**EXERCISE REQUIREMENTS**
Please keep to the lines below from the one with "text_box [388, 318, 574, 401]" through the one with "For every layout", and restate them word for word, ends included.

(Beginning of MATERIAL FOR THE TASK)

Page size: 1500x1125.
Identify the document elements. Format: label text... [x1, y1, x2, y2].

(End of MATERIAL FOR THE TASK)
(Beginning of MATERIAL FOR THE TASK)

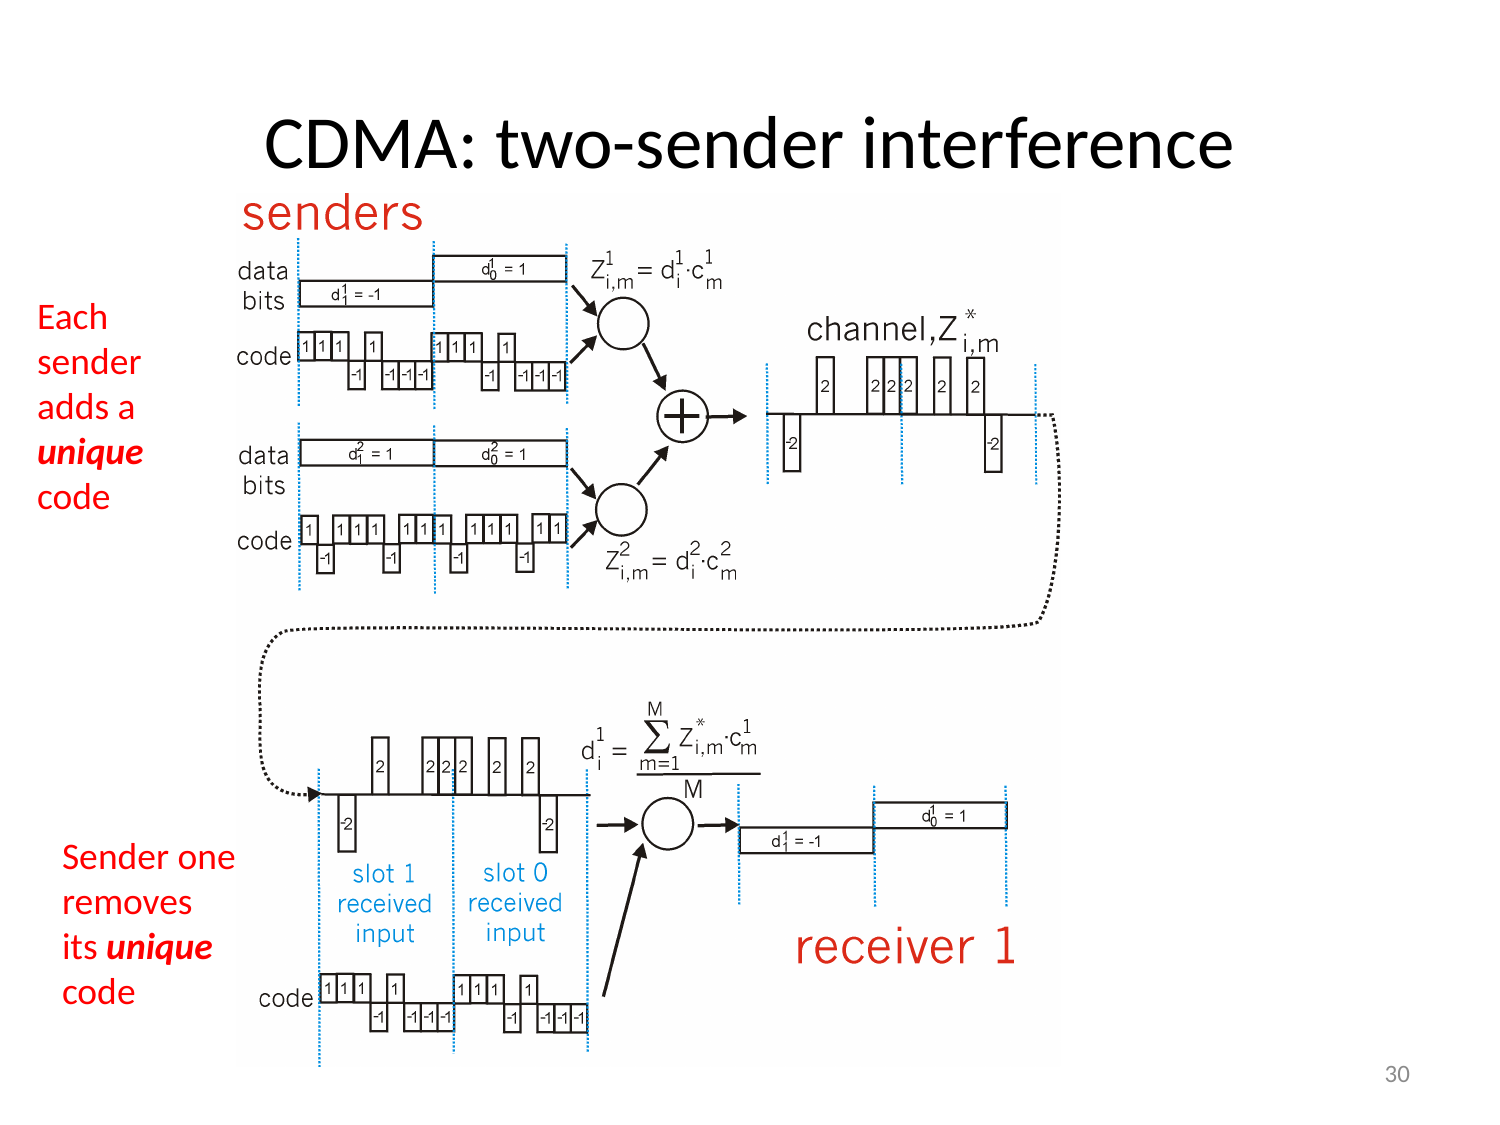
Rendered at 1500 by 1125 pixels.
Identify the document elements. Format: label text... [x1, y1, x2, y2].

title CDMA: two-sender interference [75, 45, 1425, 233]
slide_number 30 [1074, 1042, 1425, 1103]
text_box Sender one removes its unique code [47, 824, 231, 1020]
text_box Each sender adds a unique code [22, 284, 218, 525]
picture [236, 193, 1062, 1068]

(End of MATERIAL FOR THE TASK)
(Beginning of MATERIAL FOR THE TASK)

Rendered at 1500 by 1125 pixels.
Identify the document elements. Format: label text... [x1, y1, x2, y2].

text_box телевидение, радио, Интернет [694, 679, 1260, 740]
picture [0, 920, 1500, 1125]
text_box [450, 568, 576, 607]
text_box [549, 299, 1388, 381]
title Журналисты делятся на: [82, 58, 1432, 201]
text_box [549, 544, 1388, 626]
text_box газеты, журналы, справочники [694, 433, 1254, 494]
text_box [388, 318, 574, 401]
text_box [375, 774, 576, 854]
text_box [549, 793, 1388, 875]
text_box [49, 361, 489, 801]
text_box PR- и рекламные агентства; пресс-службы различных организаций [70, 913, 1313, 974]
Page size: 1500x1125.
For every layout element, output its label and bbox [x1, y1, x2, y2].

(End of MATERIAL FOR THE TASK)

**SOLUTION TO THE EXERCISE**
text_box [388, 318, 574, 401]
text_box [375, 774, 576, 854]
text_box [549, 793, 1388, 875]
text_box [49, 361, 489, 801]
text_box PR- и рекламные агентства; пресс-службы различных организаций [70, 913, 1313, 974]
Page size: 1500x1125.
For every layout element, output its label and bbox [x1, y1, x2, y2].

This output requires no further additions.